=== SET TASKS ===
[1] Reproduce the part of the simultaneous equations text between "Multiplying (IV) with" and "(IV) from (V)", inclusive.
[2] Translate this sentence from the simultaneous equations text into Spanish: "Solve the following simultaneous equations."
[3] In the simultaneous equations text, list each equation in part (i) that has a Roman numeral label, along with its label.

=== DOCUMENT EXCERPT ===
::::

Question

Solve the following simultaneous equations.

(i) $\frac{x}{3}+\frac{y}{4}=4;\frac{x}{2}-\frac{y}{4}=1$

(ii) $\frac{x}{3}+5y=13;2x+\frac{y}{2}=19$

(iii) $\frac{2}{x}+\frac{3}{y}=13;\frac{5}{x}-\frac{4}{y}=-2$

Answer 1

(i) $\frac{x}{3}+\frac{y}{4}=4$ .....(I)
$\frac{x}{2}-\frac{y}{4}=1$ .....(II)
Multiplying (I) with LCM of 3 and 4 which is 12 we get
$4x+3y=48$ .....(III)
Multiplying (II) with LCM of 2 and 4 which is 4 we get
$2x-y=4$ .....(IV)
Multiplying (IV) with 2
$4x-2y=8$ .....(V)
Subtracting (V) from (III)
$$\begin{gathered} 5y=40 \\ \Rightarrow y=8 \end{gathered}$$
Putting this value of y in (IV) we get
$$\begin{gathered} 2x-8=4 \\ \Rightarrow 2x=12 \\ \Rightarrow x=6 \end{gathered}$$

(ii)
$$\begin{gathered} \frac{x}{3}+5y=13.....\left(\mathrm{I}\right) \\ 2x+\frac{y}{2}=19.....\left(\mathrm{II}\right) \end{gathered}$$
$$\begin{gathered} \Rightarrow x+15y=39.....\left(\mathrm{III}\right) \\ 4x+y=38.....\left(\mathrm{IV}\right) \end{gathered}$$
Multiplying (III) with 4 we get
$4x+60y=156$ .....(V)
Subtracting (IV) from (V)

::::

=== RECORD LIST ===
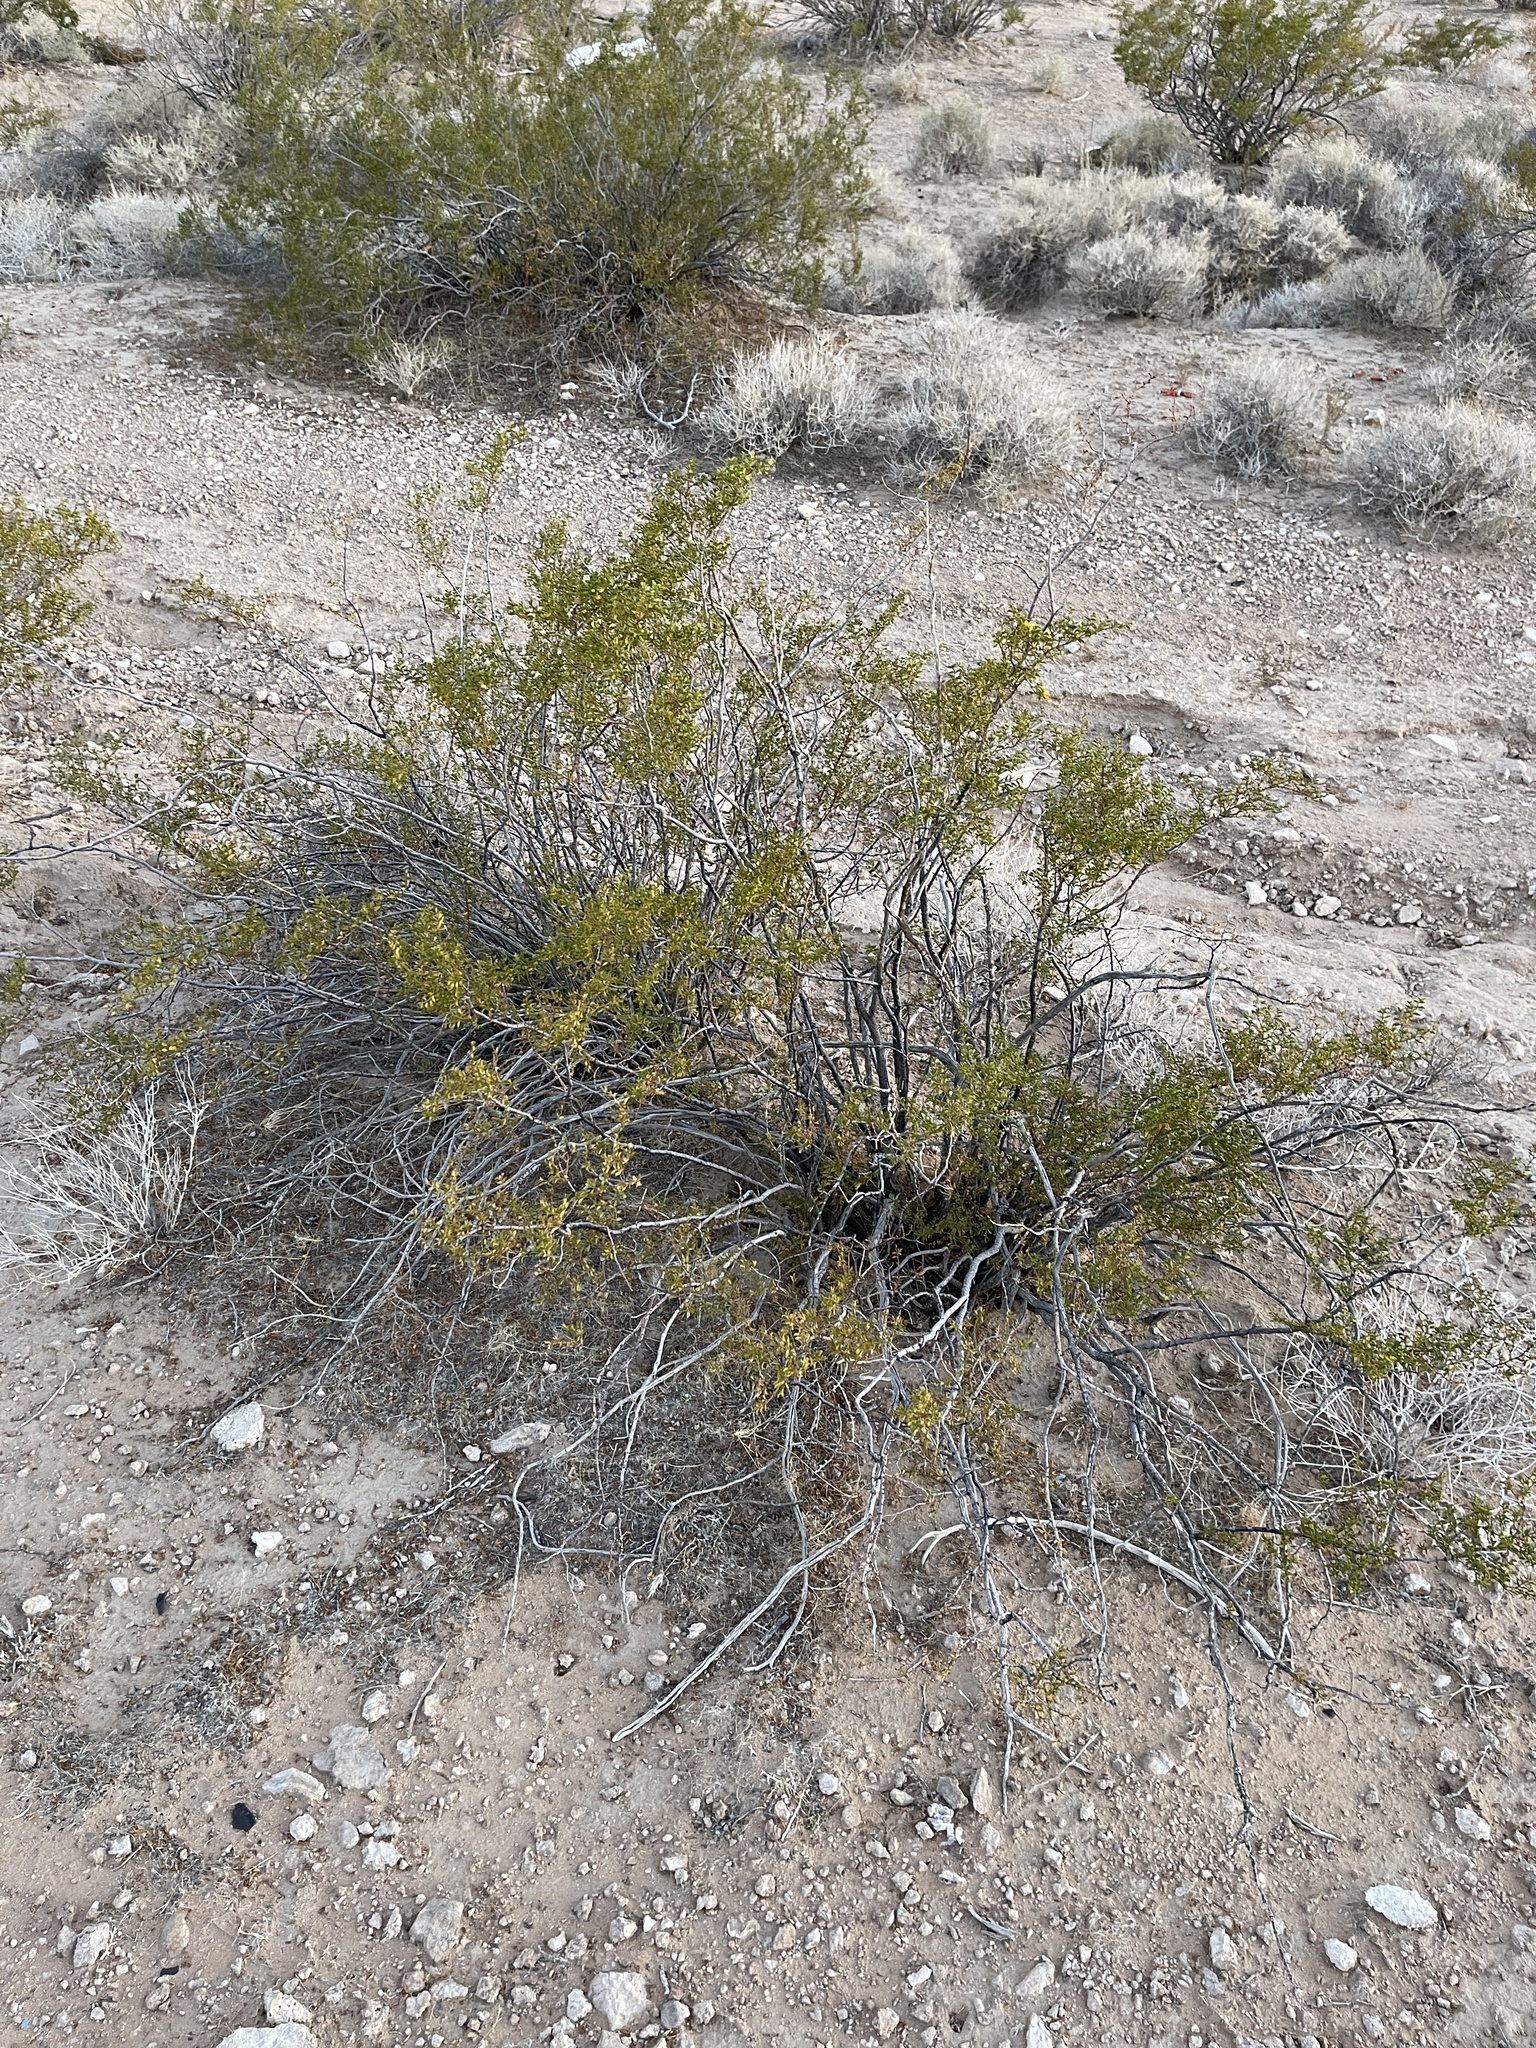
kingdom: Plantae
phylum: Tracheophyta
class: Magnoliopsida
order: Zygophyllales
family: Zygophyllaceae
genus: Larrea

::::

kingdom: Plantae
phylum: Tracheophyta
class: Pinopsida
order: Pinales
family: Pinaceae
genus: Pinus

::::

=== REPLIES ===
[1]
Multiplying (IV) with 2
$4x-2y=8$ .....(V)
Subtracting (V) from (III)
$$\begin{gathered} 5y=40 \\ \Rightarrow y=8 \end{gathered}$$
Putting this value of y in (IV) we get
$$\begin{gathered} 2x-8=4 \\ \Rightarrow 2x=12 \\ \Rightarrow x=6 \end{gathered}$$

(ii)
$$\begin{gathered} \frac{x}{3}+5y=13.....\left(\mathrm{I}\right) \\ 2x+\frac{y}{2}=19.....\left(\mathrm{II}\right) \end{gathered}$$
$$\begin{gathered} \Rightarrow x+15y=39.....\left(\mathrm{III}\right) \\ 4x+y=38.....\left(\mathrm{IV}\right) \end{gathered}$$
Multiplying (III) with 4 we get
$4x+60y=156$ .....(V)
Subtracting (IV) from (V)

[2] Resuelve las siguientes ecuaciones simultáneas.

[3]
(I) x/3 + y/4 = 4
(II) x/2 − y/4 = 1
(III) 4x + 3y = 48
(IV) 2x − y = 4
(V) 4x − 2y = 8